_Exercise_:
The records underneath are to be printed in full and exactly, with no pictures carried over.

_Data extract_:
++++++
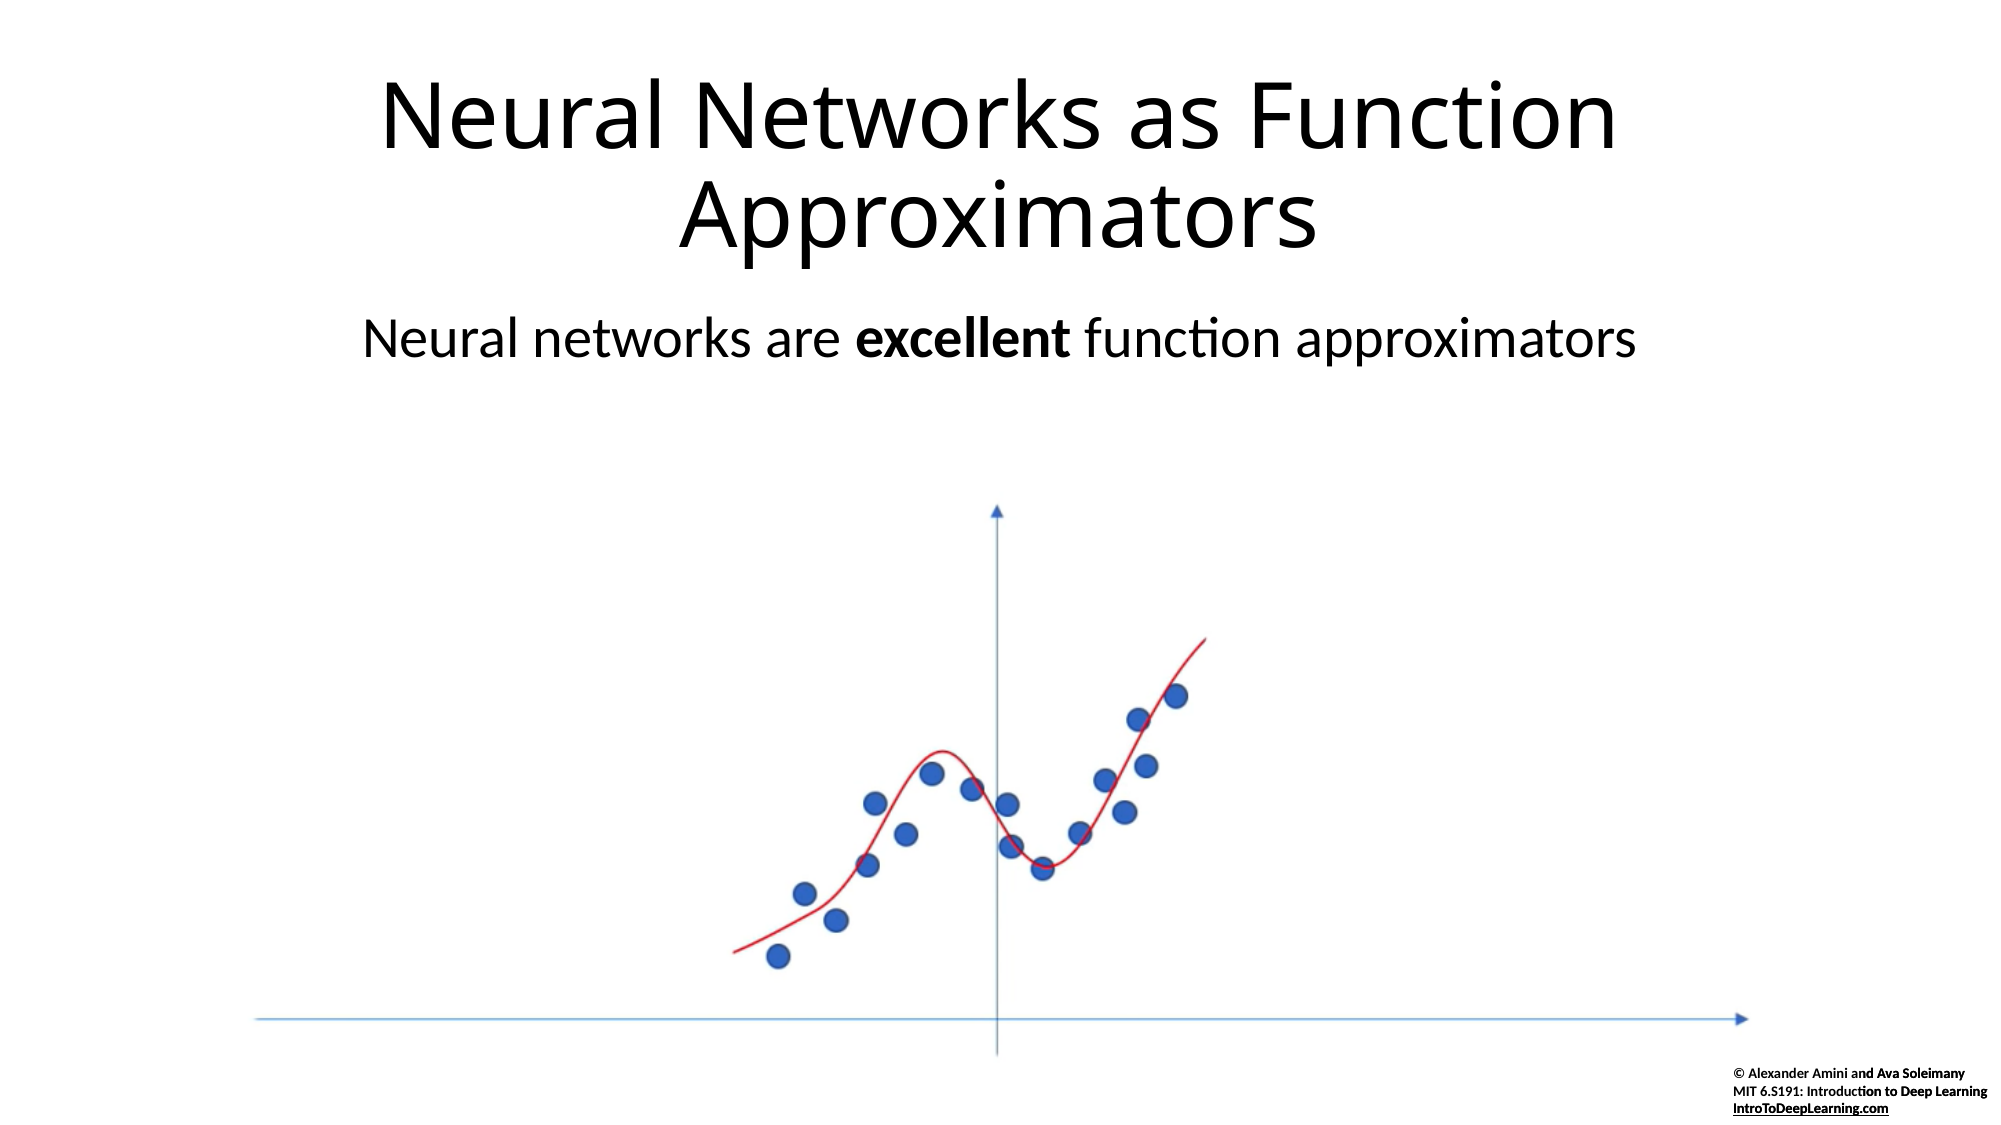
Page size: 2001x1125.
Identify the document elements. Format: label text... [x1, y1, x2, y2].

text_box © Alexander Amini and Ava Soleimany MIT 6.S191: Introduction to Deep Learning IntroToDeepLearning.com [1718, 1056, 2000, 1124]
title Neural Networks as Function Approximators [137, 59, 1863, 278]
list Neural networks are excellent function approximators [137, 299, 1863, 428]
picture [164, 427, 1863, 1101]
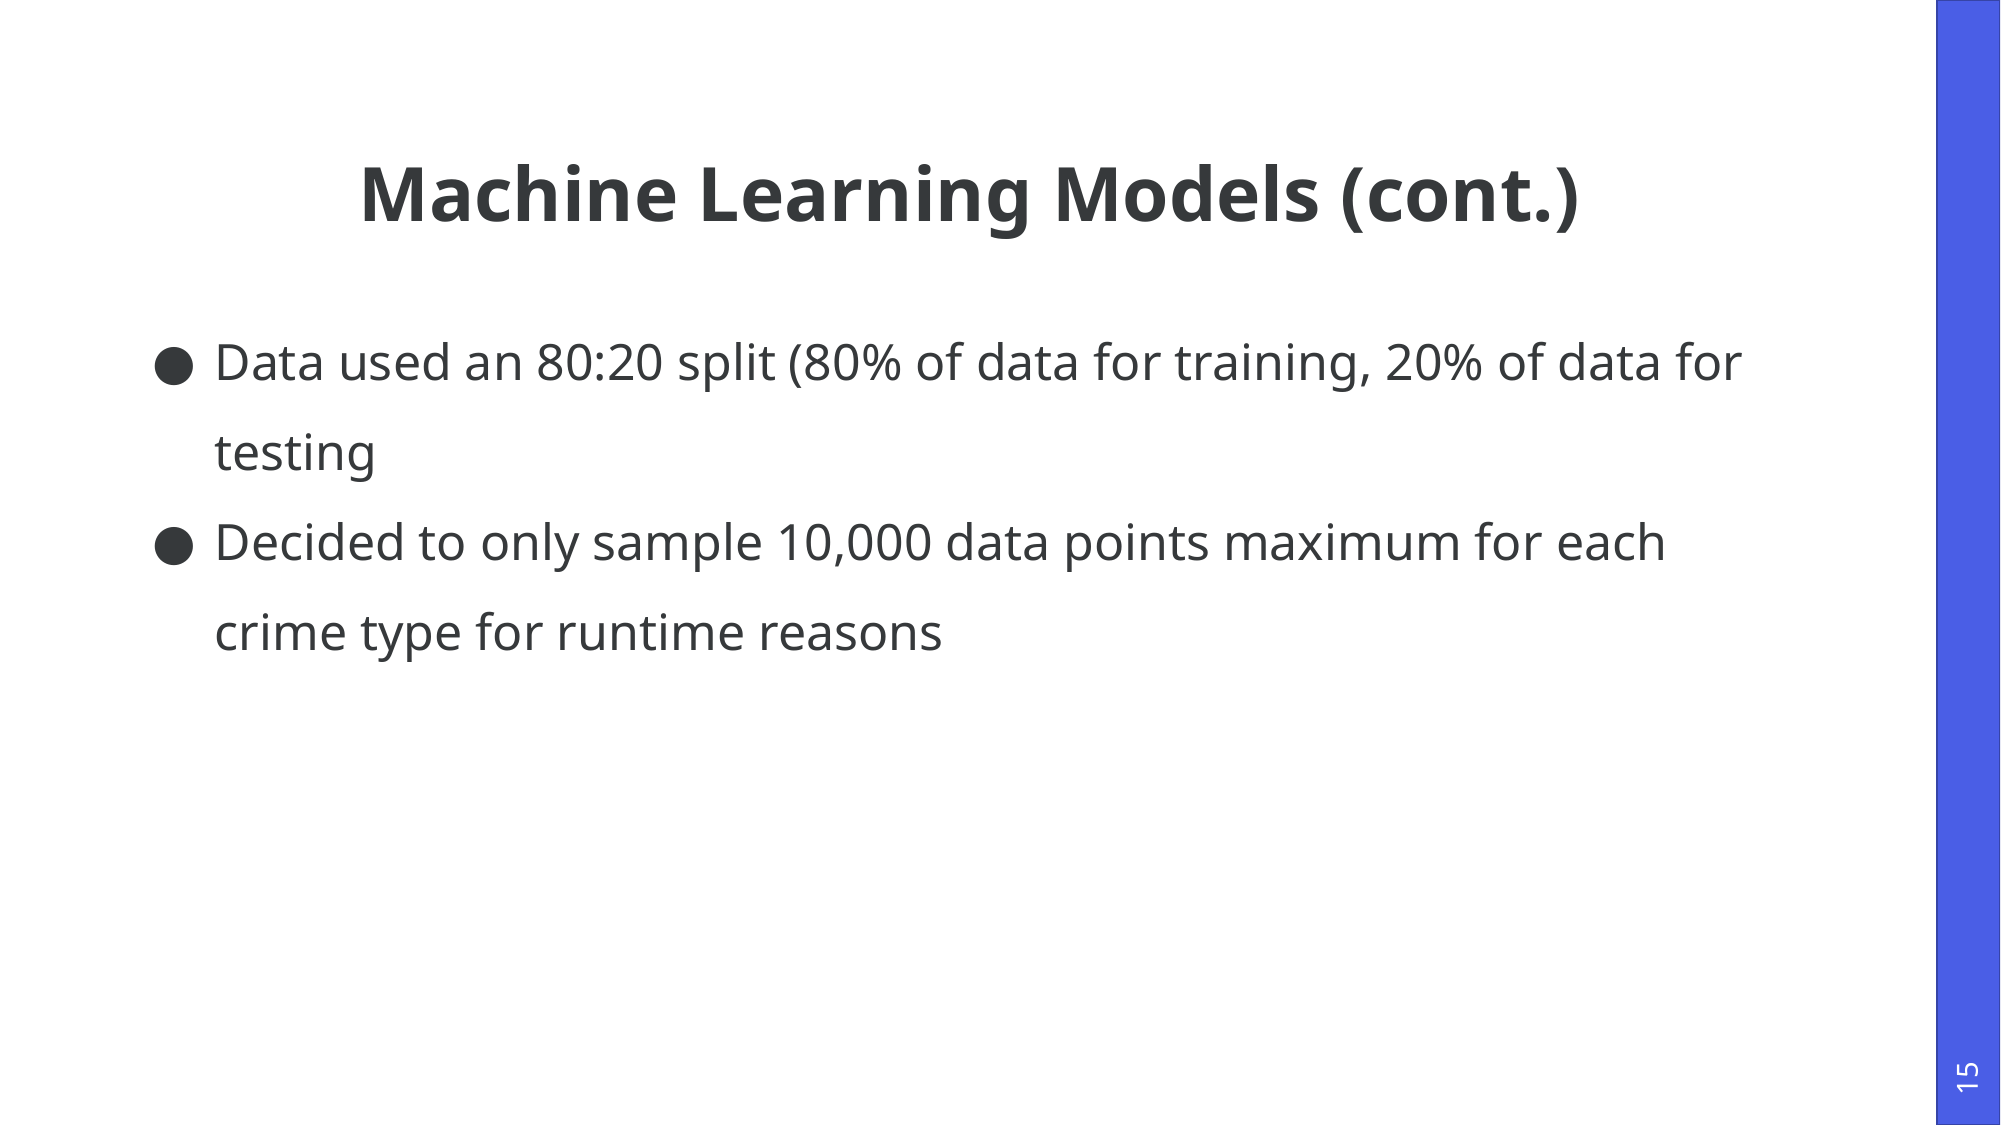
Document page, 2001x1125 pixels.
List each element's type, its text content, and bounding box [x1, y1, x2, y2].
++++++
_Reply to the task_:
Page size: 2001x1125.
Identify the document elements. Format: label text... [x1, y1, x2, y2].

text_box © Alexander Amini and Ava Soleimany MIT 6.S191: Introduction to Deep Learning IntroToDeepLearning.com [1718, 1056, 2000, 1124]
title Neural Networks as Function Approximators [137, 59, 1863, 278]
list Neural networks are excellent function approximators [137, 299, 1863, 428]
picture [164, 427, 1863, 1101]
Document page, 2001x1125 pixels.
List each element's type, its text content, and bounding box [x1, y1, x2, y2].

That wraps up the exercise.